Discouraging, Revealing and a Romanian Indifference to a Jewish Massacre
“I Do Not Care if We Go Down in History as Barbarians” is a Toronto Jewish Film Festival film that reveals the indifference and blindness or perhaps ignorance by Romanians of the 1941 Odessa Massacre a name given to the mass massacre of the Jews in Odessa and surrounding towns in the Transnistria Governorate during the autumn of 1941 and winter of 1942 while these areas were under Romanian control. This amounts to approximately 134,000 Jews. In fact, is has been established that 380,000 Jews were murdered by the Romanians during the Second World War. Apparently Adolf Eichmann complained to Hitler the Romanians killed more Jews than they could efficiently bury. The writer Hannah Arendt noted that Romanians were the worst anti-Semites in Europe.
Marianna a Romanian film director wants to film a re-enactment of the 1941 massacre and through her and the research we learn about the Romanians who were allied with Hitler had their own concentration camps for Jews and Roma. Even Hitler thought their over eagerness to slaughter Jews so early on was a bit excessive.
The producer puts pressure on Marianna to deal with some other massacre as the Romanian atrocities are minor in comparison to past and ongoing massacres. The children would be frightened by the violence. We should portray Romanian soldiers in a valiant and brave way. Educating the public would be a “comic illusion”. He says how brave of her to shove shit over past generations. And “lest we forget” is just a pile of shit. In other words why reveal the Romanian genocide as it would hurt the people that fund us. And as here are so many current massacres occurring in the world why focus on something in the past. A classic Holocaust denier or as Marianna says a comparative trivializer of massacres.
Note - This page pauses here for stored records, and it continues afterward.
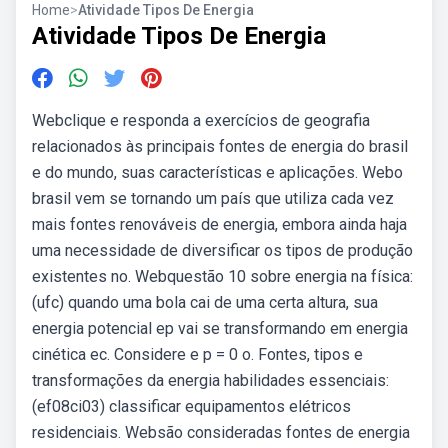
Home
>
Atividade Tipos De Energia
Atividade Tipos De Energia
Webclique e responda a exercícios de geografia
relacionados às principais fontes de energia do brasil
e do mundo, suas características e aplicações. Webo
brasil vem se tornando um país que utiliza cada vez
mais fontes renováveis de energia, embora ainda haja
uma necessidade de diversificar os tipos de produção
existentes no. Webquestão 10 sobre energia na física:
(ufc) quando uma bola cai de uma certa altura, sua
energia potencial ep vai se transformando em energia
cinética ec. Considere e p = 0 o. Fontes, tipos e
transformações da energia habilidades essenciais:
(ef08ci03) classificar equipamentos elétricos
residenciais. Websão consideradas fontes de energia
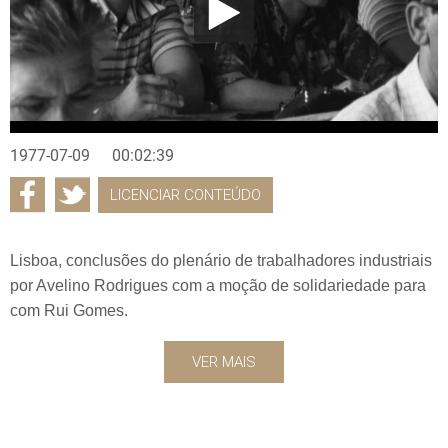
1977-07-09
00:02:39
LICENCIAR CONTEÚDO
Lisboa, conclusões do plenário de trabalhadores industriais
por Avelino Rodrigues com a moção de solidariedade para
com Rui Gomes.
VER MAIS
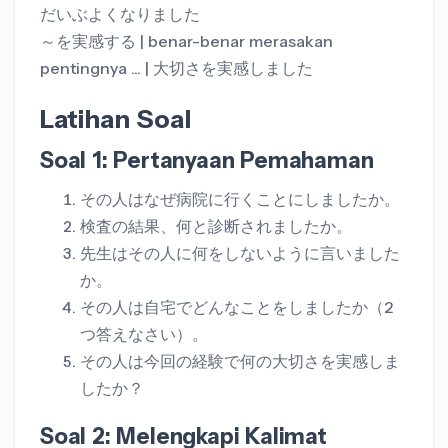
だいぶよくなりました
～を実感する | benar-benar merasakan
pentingnya ... | 大切さを実感しました
Latihan Soal
Soal 1: Pertanyaan Pemahaman
その人はなぜ病院に行くことにしましたか。
検査の結果、何と診断されましたか。
先生はその人に何をしないように言いました
か。
その人は自宅でどんなことをしましたか（2
つ答えなさい）。
その人は今回の経験で何の大切さを実感しま
したか？
Soal 2: Melengkapi Kalimat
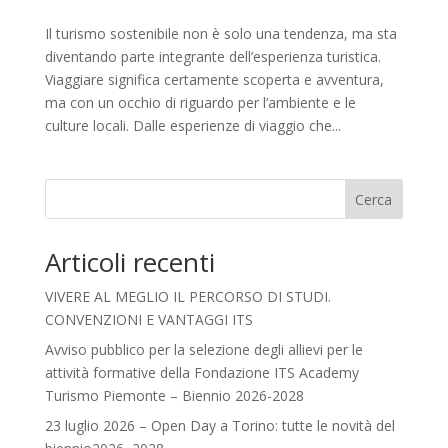
Il turismo sostenibile non è solo una tendenza, ma sta
diventando parte integrante dell’esperienza turistica.
Viaggiare significa certamente scoperta e avventura,
ma con un occhio di riguardo per l’ambiente e le
culture locali. Dalle esperienze di viaggio che...
Cerca
Articoli recenti
VIVERE AL MEGLIO IL PERCORSO DI STUDI.
CONVENZIONI E VANTAGGI ITS
Avviso pubblico per la selezione degli allievi per le
attività formative della Fondazione ITS Academy
Turismo Piemonte – Biennio 2026-2028
23 luglio 2026 – Open Day a Torino: tutte le novità del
On the eve of shooting Marianna tricks the producer into thinking the role of Romanian troops will be restricted to escorting the Jews to their execution and there will be no executing of Jews by Romanian troops. But the Romanian execution is shown with its then fascist leader Antonescu vilifying the Jews as scum with the blessing of the Romanian Orthodox Church.
The deputy mayor is in shock. Prior to the performance she had given a speech about the bravery and valor of Romanian troops that enabled Romanians to enjoy a soda and ice cream and watch a movie. After all she says love is the cure for all. There is much sarcasm in this film.
Deeply disturbing are the cheers of the crowd when the Romanian troops not only escort the Jews to their death but herd them into a building and set it ablaze.
A highly intellectual and well thought out film although initially the first half hour is a bit confusing. To really grasp the intellectual and philosophical underpinnings of this film watching it once is not enough.
If you can struggle through the first half hour of the film it is well worth your time.
(“I Do Not Care If We Go Down in History as Barbarians”, Czech Republic/Bulgaria/Romania, 2018, Director Radu Jude, 140 minutes, Part of the Toronto Jewish Film Festival and shows May 10 at 3 p.m. Cineplex Empress Walk 6).